De acordo com um outro levantamento encomendado pela VR Benefícios ao Instituto Locomotiva, 89% dos estabelecimentos comerciais do país passaram a utilizar o delivery durante a pandemia e hoje ele é responsável por mais da metade do faturamento em 56% dos estabelecimentos do setor. 

De aplicativo ou não, a vida dos entregadores não é fácil. Wellington Alves Neto mora na Baixa do Sapateiro, tem 26 anos e é solteiro; faz entregas de moto para várias empresas, todas na Maré. Trabalha em média 12 horas por dia. Segundo ele, tem ganhos maiores que um entregador de aplicativo, “Num dia bom posso ganhar de 150 a 200 reais e num dia ruim de 70 a 90 reais”. No entanto, revela que quando se acidentou não recebeu nenhum tipo de apoio, conquista recente dos entregadores de aplicativos.

Wellington trabalhava como promotor de vendas da Rio Card, empresa responsável pelos cartões utilizados no transporte público no estado do Rio de Janeiro;  mas perdeu o emprego durante a pandemia. Apesar das condições de trabalho vai continuar com as entregas, “Quero voltar para a minha área e enquanto não tiver uma oportunidade vou continuar.” 

O universo dos entregadores

Galo, que tenta organizar os entregadores na cidade de São Paulo, trabalhou como motoboy de 2012 a 2015, com carteira assinada. Sofreu dois acidentes e decidiu mudar de área. Foi ajudante de pedreiro, camelô, florista, repositor de supermercado e técnico em telecomunicações. Foi demitido em 2019; voltou às ruas como entregador de aplicativo e constatou que havia mudanças para pior, “O motoboy contratado trabalhava das sete à meia, noite, jantava e levava para casa uns 100, 120 reais. O entregador de app não ganha alimentação nem diária, trabalha doze horas para ganhar 60 reais.”   

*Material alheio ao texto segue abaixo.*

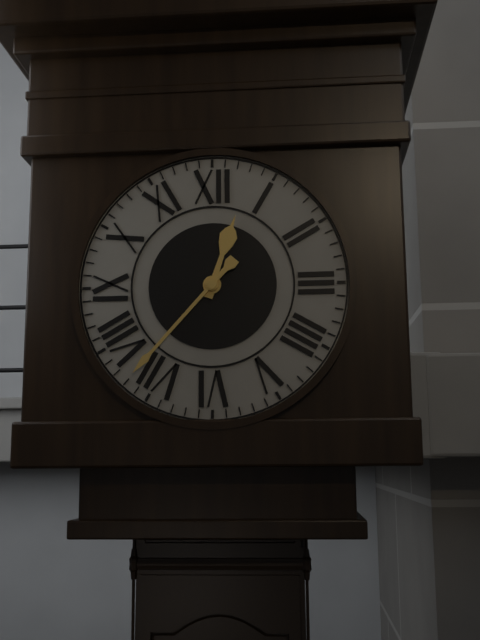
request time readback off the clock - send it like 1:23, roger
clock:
12:37
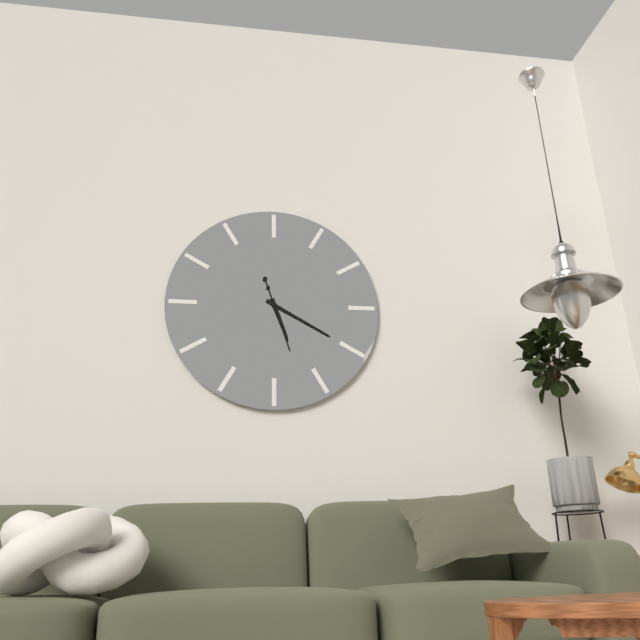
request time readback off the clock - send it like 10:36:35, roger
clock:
5:20:27
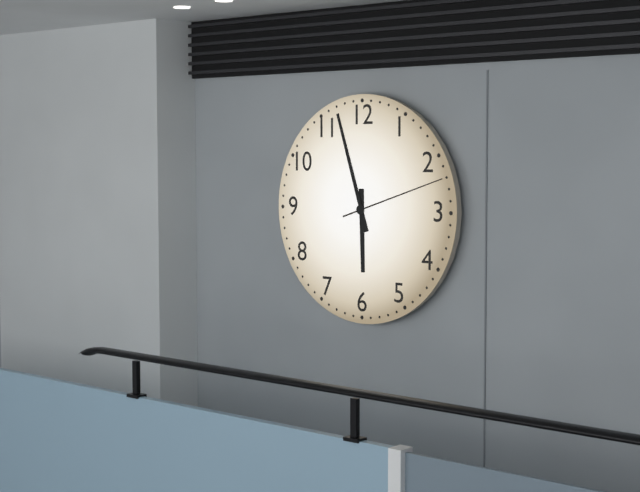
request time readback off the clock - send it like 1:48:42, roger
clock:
5:57:12
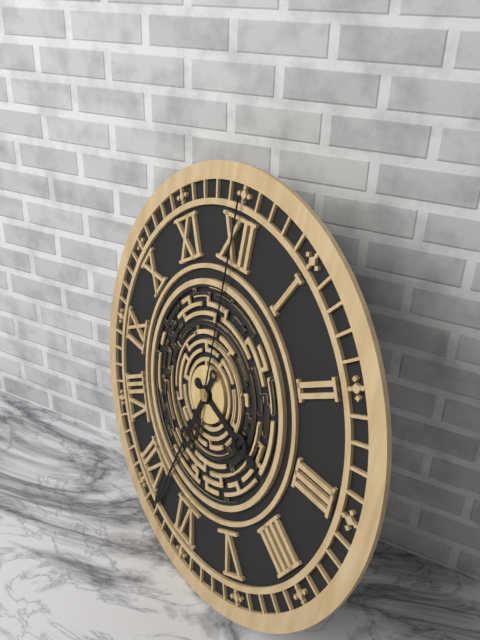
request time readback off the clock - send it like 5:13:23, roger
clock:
3:33:00
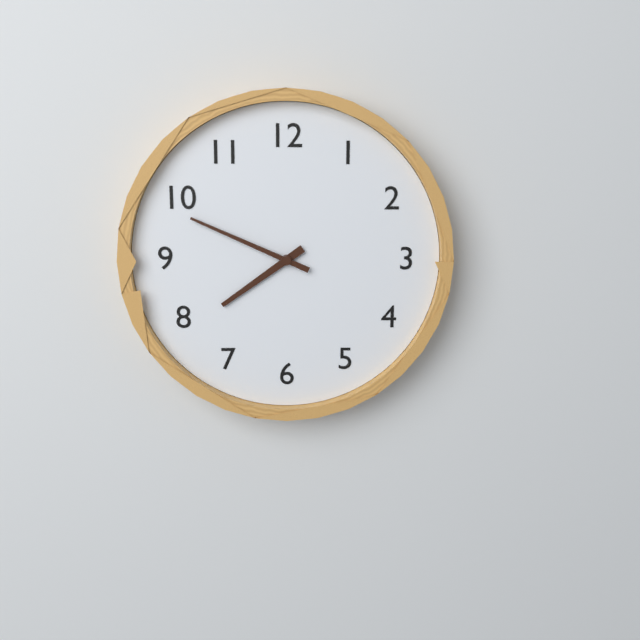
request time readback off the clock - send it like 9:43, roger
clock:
7:49
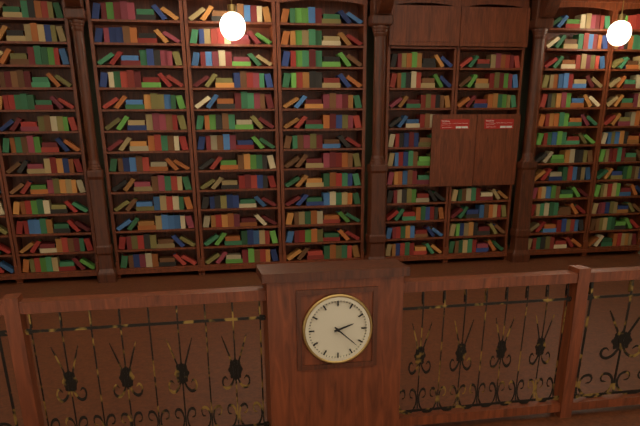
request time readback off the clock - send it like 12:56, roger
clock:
2:22
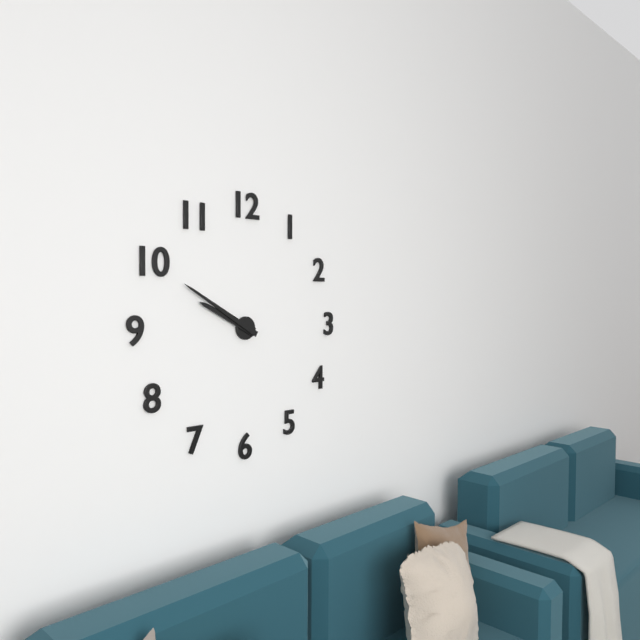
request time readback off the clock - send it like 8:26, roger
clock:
9:50
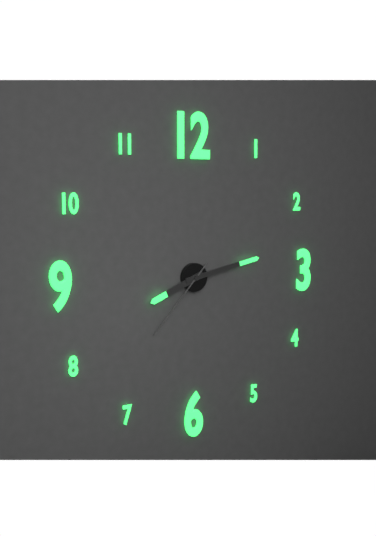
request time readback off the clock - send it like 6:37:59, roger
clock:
8:13:37
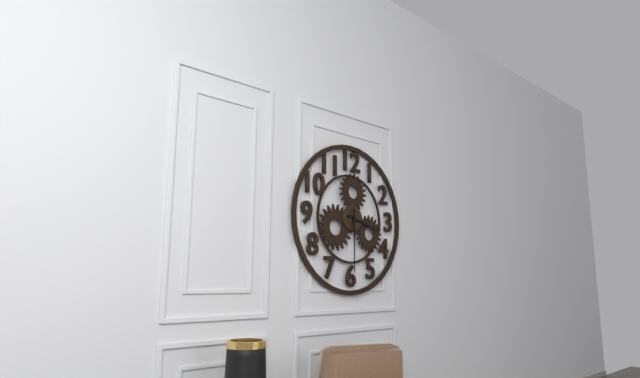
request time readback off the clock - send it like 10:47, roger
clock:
3:30
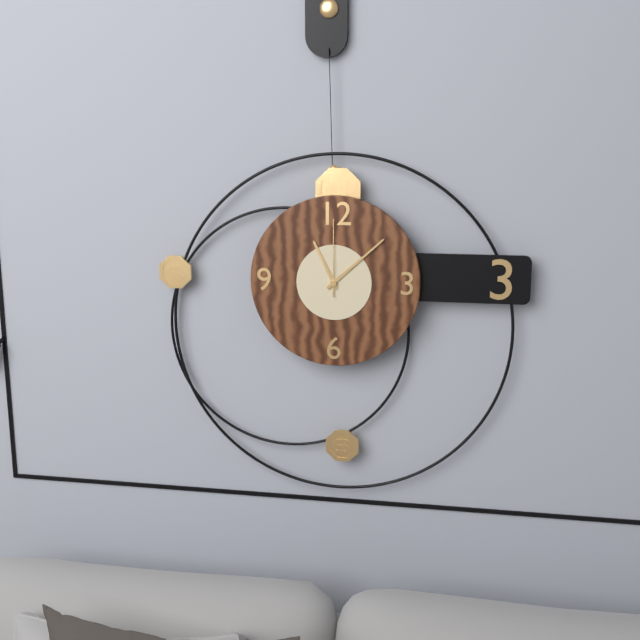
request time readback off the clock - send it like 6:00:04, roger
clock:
11:08:00
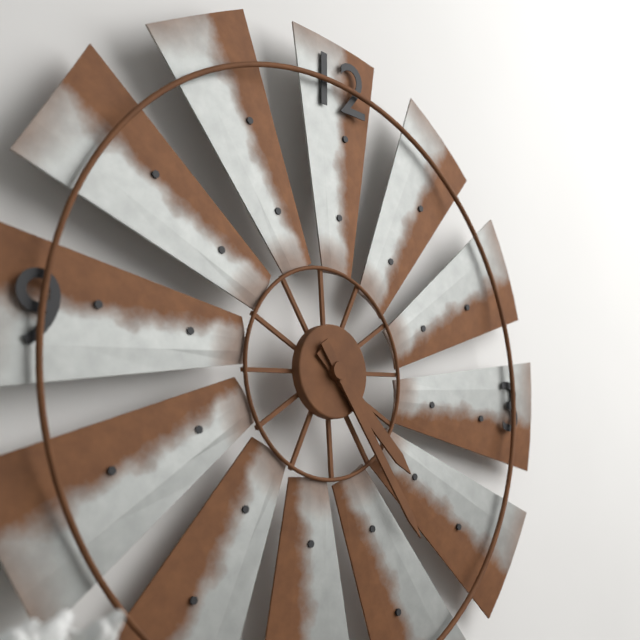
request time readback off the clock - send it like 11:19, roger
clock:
4:24
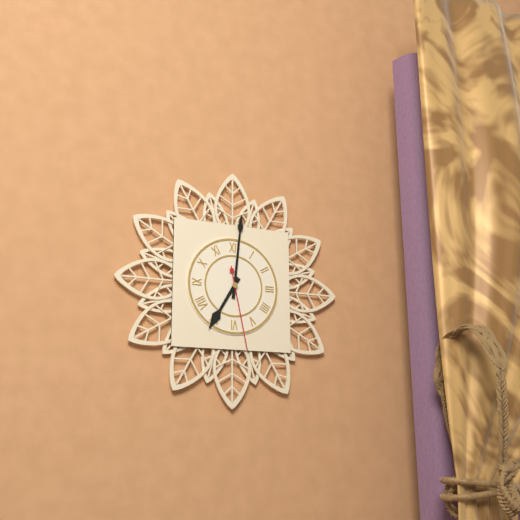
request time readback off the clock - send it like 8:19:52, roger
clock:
7:01:28
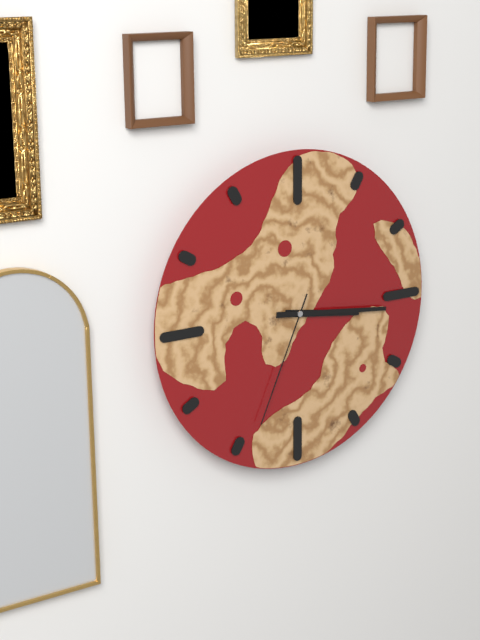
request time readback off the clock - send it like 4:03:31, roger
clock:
3:16:34
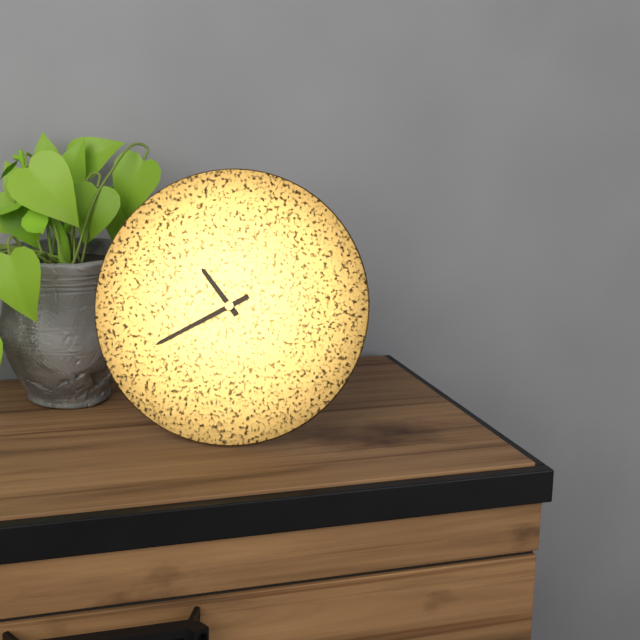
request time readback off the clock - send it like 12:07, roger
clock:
10:40
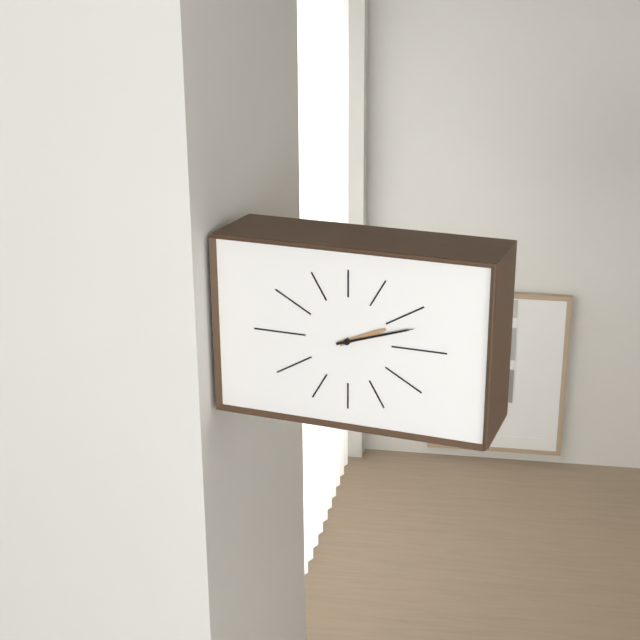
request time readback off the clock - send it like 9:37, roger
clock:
2:12
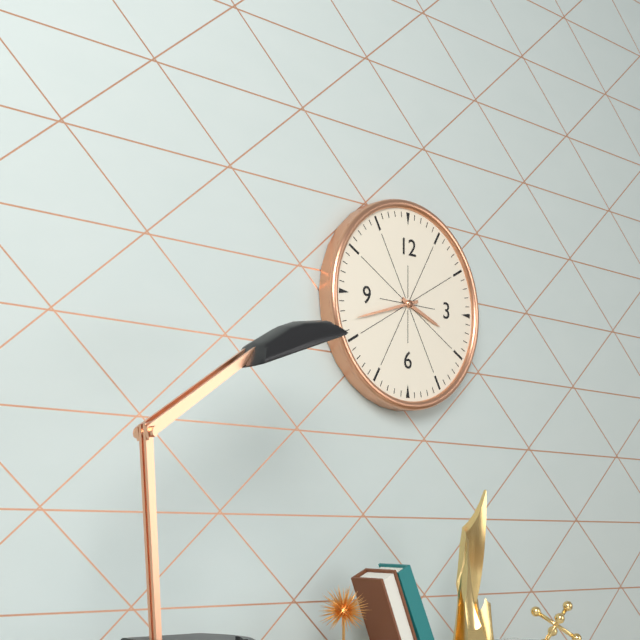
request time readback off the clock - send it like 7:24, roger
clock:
3:42
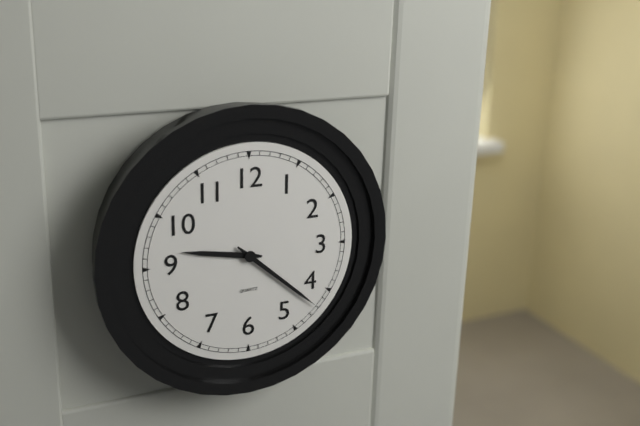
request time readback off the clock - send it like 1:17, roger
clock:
9:22
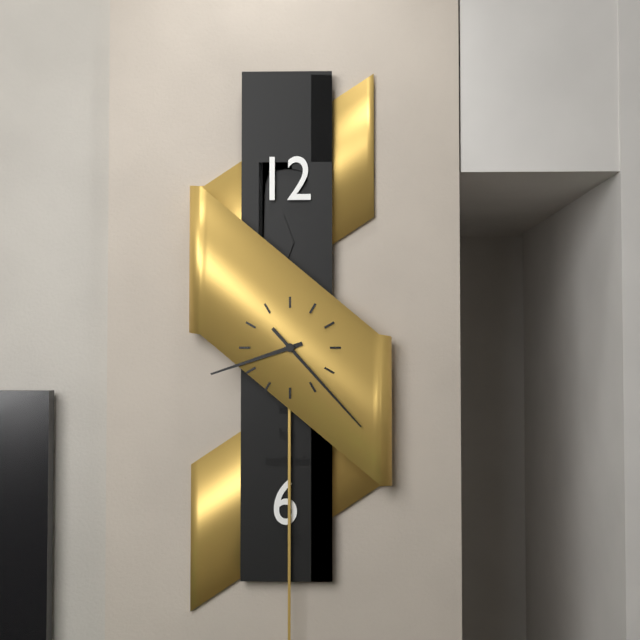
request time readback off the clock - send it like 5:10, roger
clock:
8:23
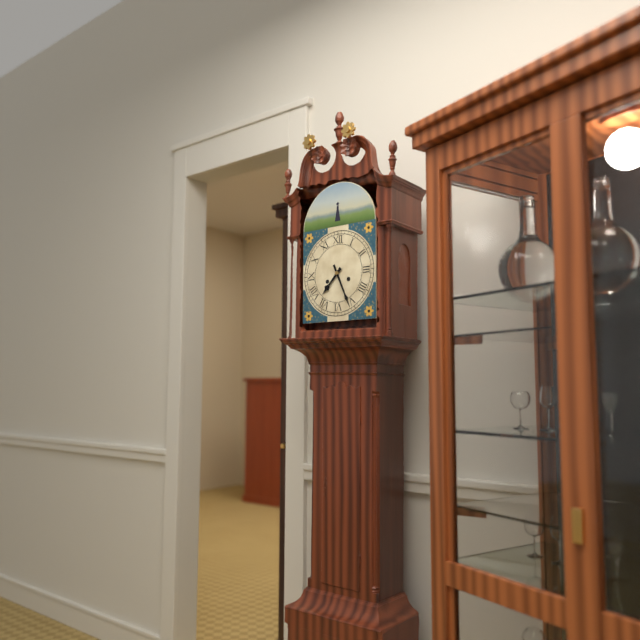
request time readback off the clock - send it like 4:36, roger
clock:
7:26
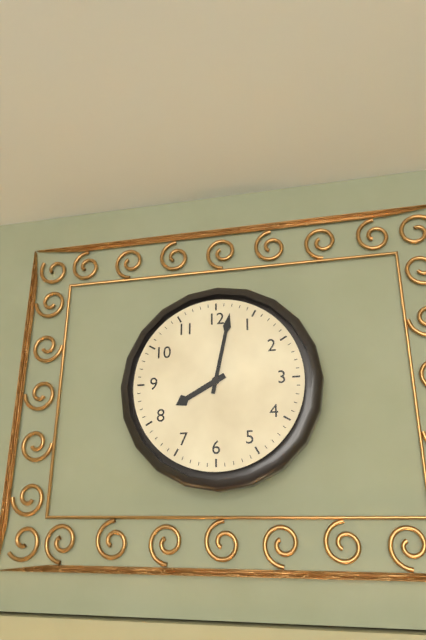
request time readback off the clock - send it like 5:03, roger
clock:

Segundo dados da pesquisa Condições de Direito e Diálogo Social de Trabalhadores e Trabalhadoras do Setor de Entrega por Aplicativo em Brasília e Recife, resultado de uma parceria entre a Central Única dos Trabalhadores (CUT) e Organização Internacional do Trabalho (OIT), 92% dos entregadores são homens, a maioria jovens até 30 anos; de cor preta ou parda, 68%. Com renda mensal de R$ 1.172,63, o que significa um ganho líquido de R$ 5,03 por hora trabalhada. 

Proteção limitada  

No dia cinco de janeiro, o presidente Jair Bolsonaro sancionou a lei 1665/20, que estabelece medidas de proteção para os entregadores de aplicativos durante a emergência de saúde pública (Pandemia). O projeto original foi apresentado no dia quatro de abril de 2020; aprovado na Câmara dos Deputados no dia primeiro de dezembro de 2021 e no Senado em nove de novembro do mesmo ano. Bolsonaro vetou o trecho que estabelecia que a empresa de aplicativo deveria fornecer alimentação ao entregador por meio dos programas de alimentação do trabalhador.

Uma das exigências da lei é que a empresa de aplicativo contrate seguro contra acidentes, sem franquia, para o entregador, cobrindo acidentes durante o período de retirada e entrega de produtos. Para o autor do projeto, depurado Ivan Valente, o projeto deveria ter sido votado há mais tempo, “Há mais de um milhão de entregadores e, neste momento de pandemia, eles se tornaram mais que essenciais, entregando alimentos e remédios”. 

“A gente só pede o básico do básico para o ser humano viver bem”, resume Galo quando explica porque decidiu tentar organizar os entregadores de aplicativos. O entregador na juventude sonhava ser um rapper e foram as letras politizadas dos grupos de rapper que levaram Galo a pensar sobre as desigualdades sociais.